La fête était exactement comme je l'avais redoutée. La musique était assourdissante, l'air était chargé de fumée et d'alcool, un environnement qui m'avait toujours mise mal à l'aise, mais que j'avais supporté pour eux. Je me suis sentie immédiatement déplacée, une étrangère dans un monde qui n'était pas le mien.

Chloé était déjà là, bien sûr. Elle était le centre d'un petit groupe, riant bruyamment, un verre à la main. Elle portait une robe courte et moulante, un style qu'elle n'aurait jamais osé porter avant de les connaître. Dès qu'elle nous a vus, elle a couru vers Marc et Léo, les ignorant royalement pour les serrer dans ses bras. "Vous voilà enfin ! Je commençais à m'ennuyer !"

Ils l'ont accueillie avec des sourires radieux. "On a dû traîner Camille hors de sa grotte," a plaisanté Léo. Chloé m'a jeté un regard rapide, un sourire narquois à peine déguisé. "Oh, Camille est là aussi. Super." Puis, elle s'est à nouveau tournée vers les garçons. "J'ai commandé des pizzas, pepperoni et extra fromage, vos préférées !" Elle savait pertinemment que je détestais le pepperoni. C'était une petite pique, un rappel subtil de ma place désormais marginale. Marc et Léo n'ont rien remarqué, trop occupés à la remercier pour sa prévenance.

Je me suis retirée dans un coin, les observant de loin. Je les ai vus rire, boire, danser avec Chloé. Ils ne m'ont pas jeté un seul regard. J'étais invisible. La douleur était là, mais elle était différente maintenant. Elle était mêlée à une sorte de détachement, comme si je regardais une scène de film, une histoire qui ne me concernait plus vraiment.

Plus tard dans la soirée, alors que je faisais semblant de regarder mon téléphone, j'ai entendu Marc parler à Léo. "J'ai vu Camille acheter un billet de train pour le sud l'autre jour sur son ordinateur." Mon cœur a raté un battement. "Elle va peut-être rendre visite à sa tante avant la rentrée," a répondu Léo, haussant les épaules. "Elle nous en aurait parlé sinon." Ils n'avaient aucune idée. Leur confiance aveugle en notre avenir commun était presque pathétique.

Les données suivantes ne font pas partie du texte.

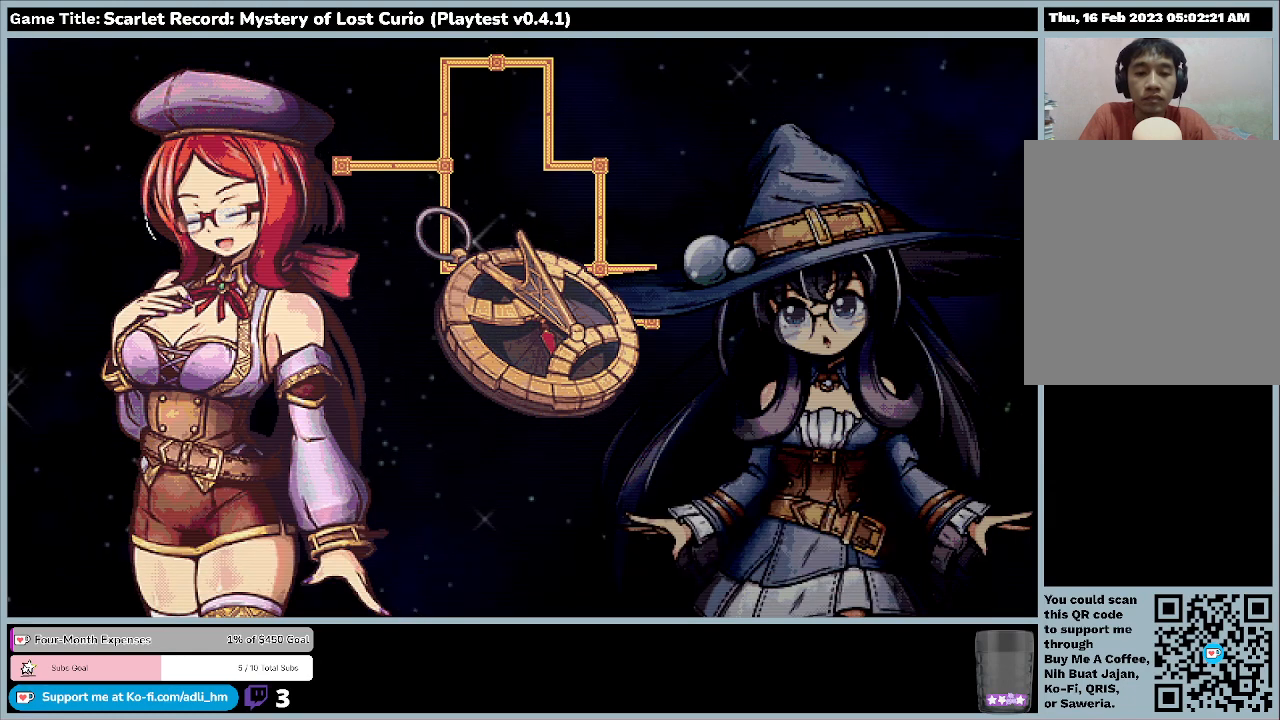
{"keys": [], "mouse": [], "events": []}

Soudain, Chloé a attiré l'attention de tout le monde en montant sur une table. "Écoutez tous !" a-t-elle crié. "Je veux vous raconter quelque chose." Elle a commencé à raconter une histoire larmoyante sur son passé difficile, une histoire pleine d'exagérations et de mensonges que je savais faux. Elle parlait de sa "famille abusive" et de sa "solitude", des choses qu'elle m'avait racontées différemment, dans des moments de prétendue confidence.

Marc et Léo la regardaient avec une admiration et une pitié non dissimulées. À la fin de son récit, Marc a pris la parole. "C'est pourquoi nous devons tous prendre soin de Chloé. Elle a tellement enduré. Elle va venir vivre avec nous à la rentrée, nous la protégerons." Il a posé un bras protecteur autour de ses épaules, et Léo a hoché la tête avec ferveur. "On ne te laissera jamais tomber, Chloé."

Leur annonce a été comme un coup de poing dans l'estomac, mais je n'ai rien laissé paraître. Ils l'avaient choisie. Ils avaient choisi de croire ses mensonges, de lui offrir la place qui aurait dû être la mienne dans leur avenir. C'était la confirmation finale, la dernière pièce du puzzle de leur trahison. Je me suis levée et je suis partie sans un mot. Personne n'a remarqué mon départ.